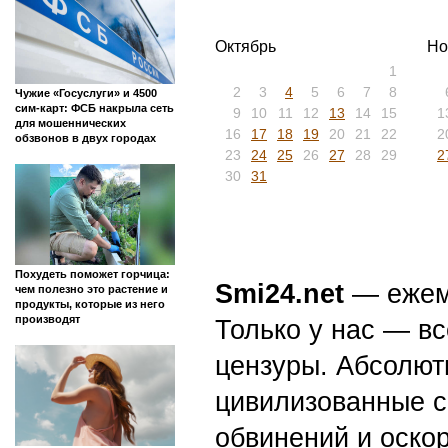
Октябрь
Но
1
2
3
4
5
6
7
8
Чужие «Госуслуги» и 4500
сим-карт: ФСБ накрыла сеть
9
10
11
12
13
14
15
1
для мошеннических
16
17
18
19
20
21
22
2
обзвонов в двух городах
23
24
25
26
27
28
29
2
30
31
Похудеть поможет горчица:
Smi24.net
— ежеми
чем полезно это растение и
продукты, которые из него
производят
Только у нас — вс
цензуры. Абсолютн
цивилизованные с
обвинений и оскор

--- --- ---

#### What is required
Give back the listing word for word, minus its images.

#### Task output
Октябрь
Но
1
2
3
4
5
6
7
8
Чужие «Госуслуги» и 4500
сим-карт: ФСБ накрыла сеть
9
10
11
12
13
14
15
1
для мошеннических
16
17
18
19
20
21
22
2
обзвонов в двух городах
23
24
25
26
27
28
29
2
30
31
Похудеть поможет горчица:
Smi24.net
— ежеми
чем полезно это растение и
продукты, которые из него
производят
Только у нас — вс
цензуры. Абсолютн
цивилизованные с
обвинений и оскор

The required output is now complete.